Attaching to process 32086

/usr/bin/plasmashell (deleted): No such file or directory.


Was this because I had a debug info mismatch... seems like a strange message...

Comment 39 Rex Dieter 2015-08-16 18:50:49 UTC
> /usr/bin/plasmashell (deleted): No such file or directory.

means you (probably) upgraded the package owning /usr/bin/plasmashell , since the last time plasmashell started

Comment 40 Gerald Cox 2015-08-16 20:12:24 UTC
Created attachment 1063552 [details]
gdb of frozen state - 15228

Hope this helps... I've got everything setup to do more traces if needed.

Comment 41 Gerald Cox 2015-08-17 05:30:43 UTC
Created attachment 1063623 [details]
gdb frozen - for comparison with 1063552

Hope this helps...

Comment 42 Gerald Cox 2015-08-17 16:52:17 UTC
Created attachment 1064015 [details]
gdb plasmashell freeze - after sitting overnight

Additional backtrace for comparison purposes.

Comment 43 Gerald Cox 2015-08-17 16:54:01 UTC
If there is anything more I can do to help track this down, please let me know.

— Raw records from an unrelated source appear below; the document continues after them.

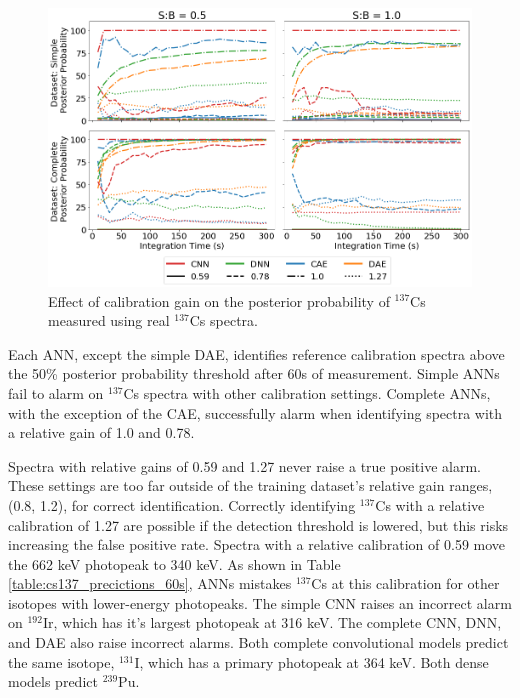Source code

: \begin{figure}[H]
	\centering
	\includegraphics[width=1.0\linewidth]{images/realspectra-cal-cs137}
	\caption{Effect of calibration gain on the posterior probability of $^{137}$Cs measured using real $^{137}$Cs spectra.}
	\label{fig:realspectra-cal-cs137}
\end{figure}

Each ANN, except the simple DAE, identifies reference calibration spectra above the 50\% posterior probability threshold after 60s of measurement. Simple ANNs fail to alarm on $^{137}$Cs spectra with other calibration settings. Complete ANNs, with the exception of the CAE, successfully alarm when identifying spectra with a relative gain of 1.0 and 0.78.

Spectra with relative gains of 0.59 and 1.27 never raise a true positive alarm. These settings are too far outside of the training dataset's relative gain ranges, (0.8, 1.2), for correct identification. Correctly identifying $^{137}$Cs with a relative calibration of 1.27 are possible if the detection threshold is lowered, but this risks increasing the false positive rate. Spectra with a relative calibration of 0.59 move the 662 keV photopeak to 340 keV. As shown in Table \ref{table:cs137_precictions_60s}, ANNs mistakes $^{137}$Cs at this calibration for other isotopes with lower-energy photopeaks. The simple CNN raises an incorrect alarm on $^{192}$Ir, which has it's largest photopeak at 316 keV. The complete CNN, DNN, and DAE also raise incorrect alarms. Both complete convolutional models predict the same isotope, $^{131}$I, which has a primary photopeak at 364 keV. Both dense models predict $^{239}$Pu.

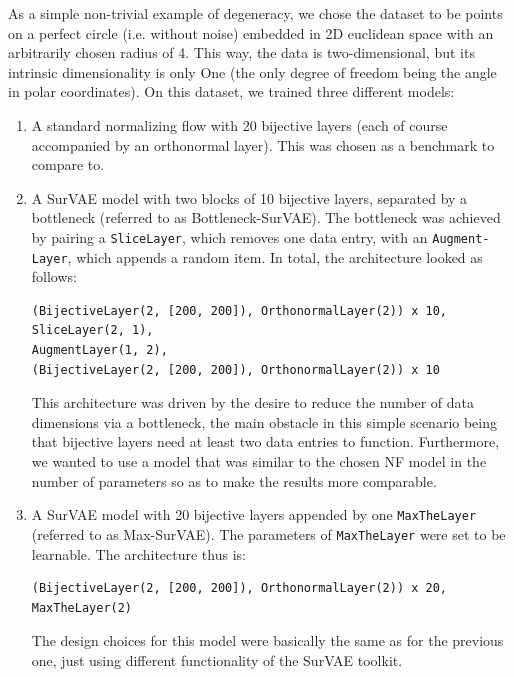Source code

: As a simple non-trivial example of degeneracy, we chose the dataset to be points on a perfect circle (i.e. without noise) embedded in 2D euclidean space with an arbitrarily chosen radius of 4. This way, the data is two-dimensional, but its intrinsic dimensionality is only One (the only degree of freedom being the angle in polar coordinates). On this dataset, we trained three different models:

\begin{enumerate}
\item A standard normalizing flow with 20 bijective layers (each of course accompanied by an orthonormal layer). This was chosen as a benchmark to compare to.

\item A SurVAE model with two blocks of 10 bijective layers, separated by a bottleneck (referred to as Bottleneck-SurVAE). The bottleneck was achieved by pairing a \texttt{SliceLayer}, which removes one data entry, with an \texttt{Augment-\linebreak Layer}, which appends a random item. In total, the architecture looked as follows:

\begin{verbatim}
(BijectiveLayer(2, [200, 200]), OrthonormalLayer(2)) x 10,
SliceLayer(2, 1),
AugmentLayer(1, 2),
(BijectiveLayer(2, [200, 200]), OrthonormalLayer(2)) x 10
\end{verbatim}

This architecture was driven by the desire to reduce the number of data dimensions via a bottleneck, the main obstacle in this simple scenario being that bijective layers need at least two data entries to function. Furthermore, we wanted to use a model that was similar to the chosen NF model in the number of parameters so as to make the results more comparable.

\item A SurVAE model with 20 bijective layers appended by one \texttt{MaxTheLayer} (referred to as Max-SurVAE). The parameters of \texttt{MaxTheLayer} were set to be learnable. The architecture thus is:

\begin{verbatim}
(BijectiveLayer(2, [200, 200]), OrthonormalLayer(2)) x 20,
MaxTheLayer(2)
\end{verbatim}

The design choices for this model were basically the same as for the previous one, just using different functionality of the SurVAE toolkit.
\end{enumerate}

Comment 44 Gerald Cox 2015-10-20 12:33:58 UTC
Removed reference to upstream 338999 which has been marked as WONTFIX since it contains multiple issues.

Lets keep the focus of this bug on the plasmashell freeze issue which I originally reported.

Added 354126 upstream which reflects only the Plasmashell freeze issue.

Comment 45 Gerald Cox 2015-10-20 12:52:21 UTC
Rex, there was a reply to a comment:
https://bugs.freedesktop.org/show_bug.cgi?id=84252#c58

Did you do this?  If so, could you reference the bug number in the external tracker.

Comment 46 Rex Dieter 2015-10-20 12:56:03 UTC
Ideally, the bug should be filed by someone experiencing the bug, so that they can give feedback.

Comment 47 Gerald Cox 2015-10-20 13:14:57 UTC
(In reply to Rex Dieter from comment #46)
> Ideally, the bug should be filed by someone experiencing the bug, so that
> they can give feedback.

I wasn't aware that it was being requested.  I wasn't on copy to that bug, you asked the question and they replied to you.  If you wanted me to do it, it would have been nice for you to tell me about it back in July.

Comment 48 Rex Dieter 2015-10-20 13:18:17 UTC
Sorry. :(

Comment 49 Gerald Cox 2015-10-20 13:22:05 UTC
No worries.  I get frustrated sometimes which is my bad.  I really do very much appreciate all the work you do for KDE and for that matter Fedora.

Comment 50 Gerald Cox 2015-10-20 13:22:30 UTC
No worries.  I get frustrated sometimes which is my bad.  I really do very much appreciate all the work you do for KDE and for that matter Fedora.

Comment 51 Gerald Cox 2016-04-19 22:57:49 UTC
No longer occurs with the latest kde, plasma, qt updates.  Closing.